Atop the lighthouse, glass shattered. Shards of it glittered in the dawn’s building rays. Fragments of stone and long strips of metal peeled away from the top of the tower.
Mycroft stepped over the sprawled professor and ran for the pilot-house, waving and gesturing. The Jannike picked up speed – near, now, to running aground.
Rifle shots ricocheted as the Jannike reached the pier near the lighthouse. It was too close for self-preservation, but even so, we were too late. Smoke and flame poured from the base of the lighthouse.
Our troops fell back, repelled by the blast. Bloodhound fired. The boom of its great gun was lost in the snarl from the rocket-ship. The shell went wide, detonating on the beach.
The roar of the firing rocket engines drowned out all speech and all sound, also. Beneath the ruins of what had been the light room atop the tower, the silver tip of the rocket-ship could be seen. It was a conical spearhead, polished and featureless but for a single hatch near the top. The rocket-ship trembled with the force of its firing engines.
It was, I admit, quite a wondrous sight. It might have been a vision of the future. Ten years hence, twenty, with passenger service from Hamburg to London in one hour. One hour hence: London as Bedlam.
Twin futures held me enthralled, and would not let go – even when Moriarty came up behind me.
He felled me with a spanner, while I gaped at impending doom or salvation – or both at once. His blow laid me out on the deck and, when Mycroft hauled me to my knees at the railing, my vision swam.

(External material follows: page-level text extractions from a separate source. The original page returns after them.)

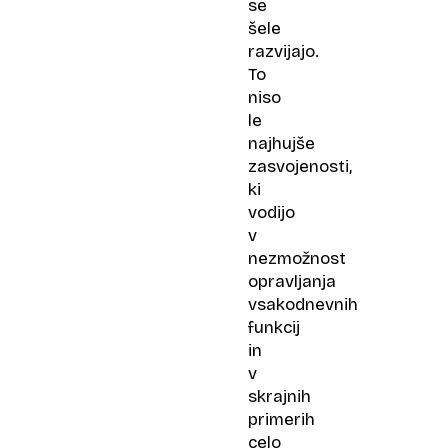
se
šele
razvijajo.
To
niso
le
najhujše
zasvojenosti,
ki
vodijo
v
nezmožnost
opravljanja
vsakodnevnih
funkcij
in
v
skrajnih
primerih
celo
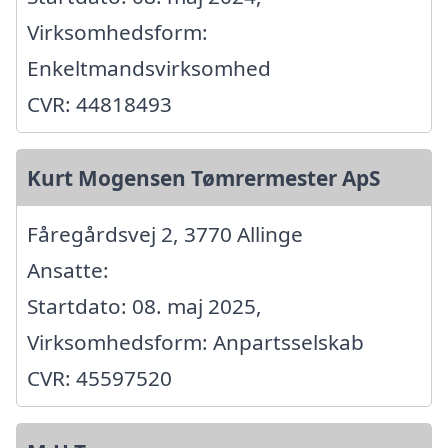
Virksomhedsform:
Enkeltmandsvirksomhed
CVR: 44818493
Kurt Mogensen Tømrermester ApS
Fåregårdsvej 2, 3770 Allinge
Ansatte:
Startdato: 08. maj 2025,
Virksomhedsform: Anpartsselskab
CVR: 45597520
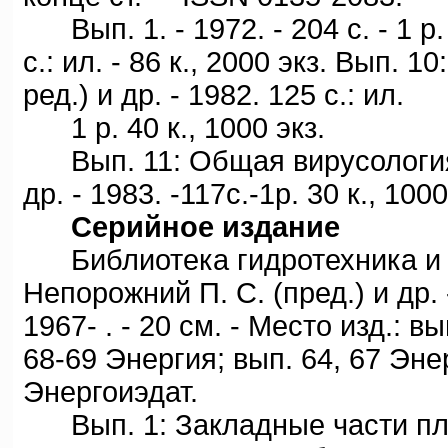
Вып. 1. - 1972. - 204 с. - 1 р. 
с.: ил. - 86 к., 2000 экз. Вып. 1
ред.) и др. - 1982. 125 с.: ил.
1 р. 40 к., 1000 экз.
Вып. 11: Общая вирусология / 
др. - 1983. -117с.-1р. 30 к., 1000
Серийное издание
Библиотека гидротехника и ги
Непорожний П. С. (пред.) и др. 
1967- . - 20 см. - Место изд.: вы
68-69 Энергия; вып. 64, 67 Эне
Энергоиэдат.
Вып. 1: Закладные части плос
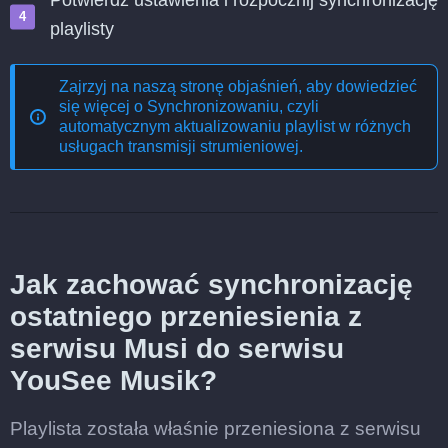
Potwierdź ustawienia i rozpocznij synchronizację
playlisty
Zajrzyj na naszą stronę objaśnień, aby dowiedzieć
się więcej o
Synchronizowaniu, czyli
automatycznym aktualizowaniu playlist w różnych
usługach transmisji strumieniowej
.
Jak zachować synchronizację
ostatniego przeniesienia z
serwisu Musi do serwisu
YouSee Musik?
Playlista została właśnie przeniesiona z serwisu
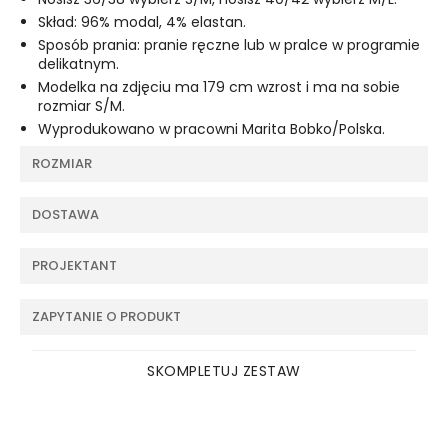
Skład: 96% modal, 4% elastan.
Sposób prania: pranie ręczne lub w pralce w programie
delikatnym.
Modelka na zdjęciu ma 179 cm wzrost i ma na sobie
rozmiar S/M.
Wyprodukowano w pracowni Marita Bobko/Polska.
ROZMIAR
DOSTAWA
PROJEKTANT
ZAPYTANIE O PRODUKT
SKOMPLETUJ ZESTAW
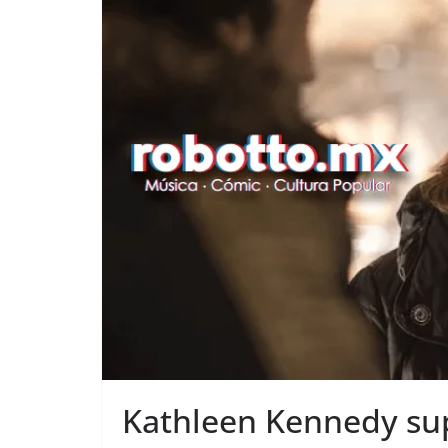
Kathleen Kennedy su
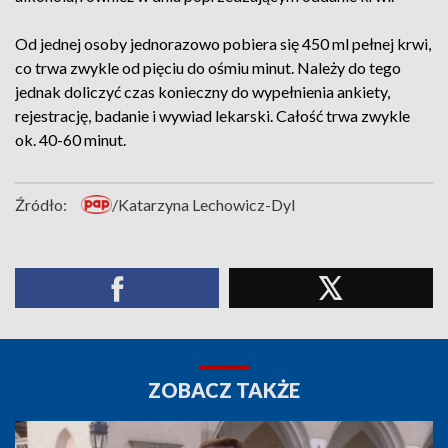
Od jednej osoby jednorazowo pobiera się 450 ml pełnej krwi,
co trwa zwykle od pięciu do ośmiu minut. Należy do tego
jednak doliczyć czas konieczny do wypełnienia ankiety,
rejestrację, badanie i wywiad lekarski. Całość trwa zwykle
ok. 40-60 minut.
Źródło:
/Katarzyna Lechowicz-Dyl
ZOBACZ TAKŻE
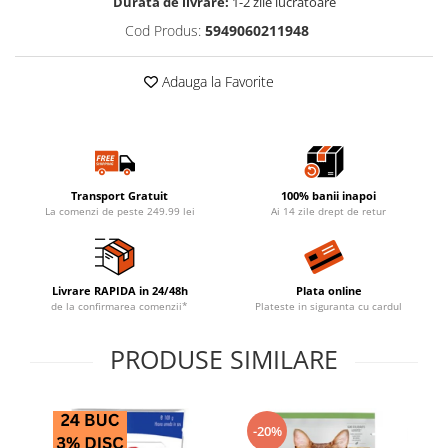
Durata de livrare:
1-2 zile lucratoare
Cod Produs:
5949060211948
Adauga la Favorite
Transport Gratuit
100% banii inapoi
La comenzi de peste 249.99 lei
Ai 14 zile drept de retur
Livrare RAPIDA in 24/48h
Plata online
de la confirmarea comenzii*
Plateste in siguranta cu cardul
PRODUSE SIMILARE
-20%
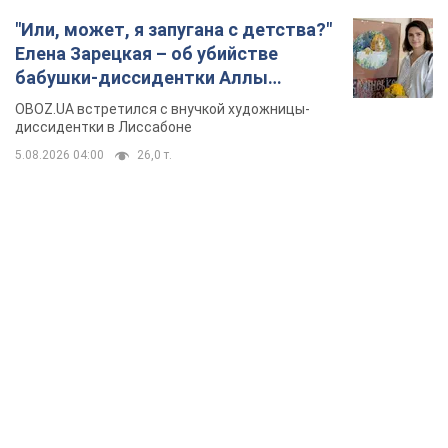
"Или, может, я запугана с детства?"
Елена Зарецкая – об убийстве
бабушки-диссидентки Аллы
Горской, критике сына Стуса и
OBOZ.UA встретился с внучкой художницы-
бегстве в Португалию с пятью
диссидентки в Лиссабоне
детьми
5.08.2026 04:00
26,0 т.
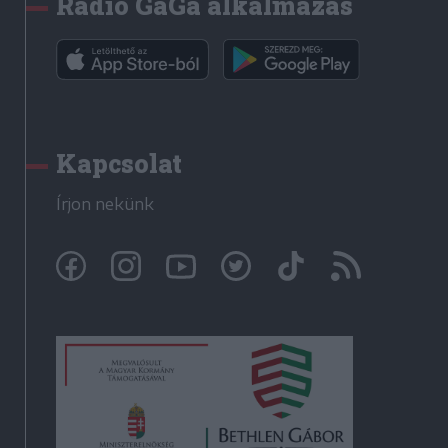
Rádió GaGa alkalmazás
Kapcsolat
Írjon nekünk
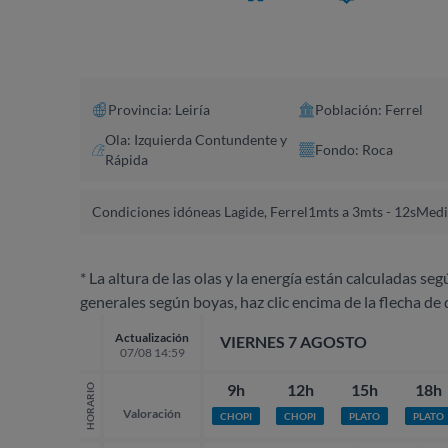
Provincia: Leiría
Población: Ferrel
Ola: Izquierda Contundente y
Fondo: Roca
Rápida
Condiciones idóneas Lagide, Ferrel
1mts a 3mts - 12s
Medi
* La altura de las olas y la energía están calculadas seg
generales según boyas, haz clic encima de la flecha de 
Actualización
VIERNES 7 AGOSTO
07/08 14:59
9h
12h
15h
18h
HORARIO
Valoración
CHOPI
CHOPI
PLATO
PLATO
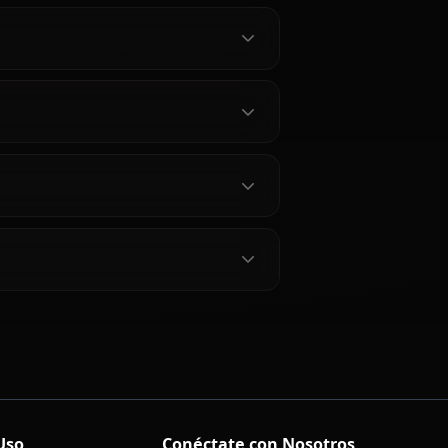
aruizawa Kei
ei?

I no longer saw futures: just two Moriartys, swimming before me, scaling two ladders outside of two lighthouses. He neared the top as they resolved into one. Mycroft had field glasses. The professor was blackened, parts of his clothing alight. The spanner he’d hit me with – I presume – was tucked into the rear of his belt.
He reached the railing and leapt atop the great silver rocket. He withdrew the spanner and fitted it into what looked like a hatch. The flames at the base grew more intense.
The hatch came open. Moriarty dove inside the nose of the vessel just as the rocket-ship started to rise. The walls of the lighthouse gave way. Silver fins became visible at the base as the great silver body rose into the air.
Its speed increased. Day had come. Bloodhound fired again, but the rocket-ship had ascended to the point where the teninch gun could not reach it.
The vessel rose into the air at an increasing pace. The silver ship became lost in the flames of its engines … and then, all heaven was engulfed in sun-fire.
I covered my eyes. Mycroft pushed me down. Shrapnel rained down around the Jannike , striking the water with great force. The remains of one great silver fin ripped through the trawler’s front railing and hit the water so close to us that I felt the spray and the steam hissing around it.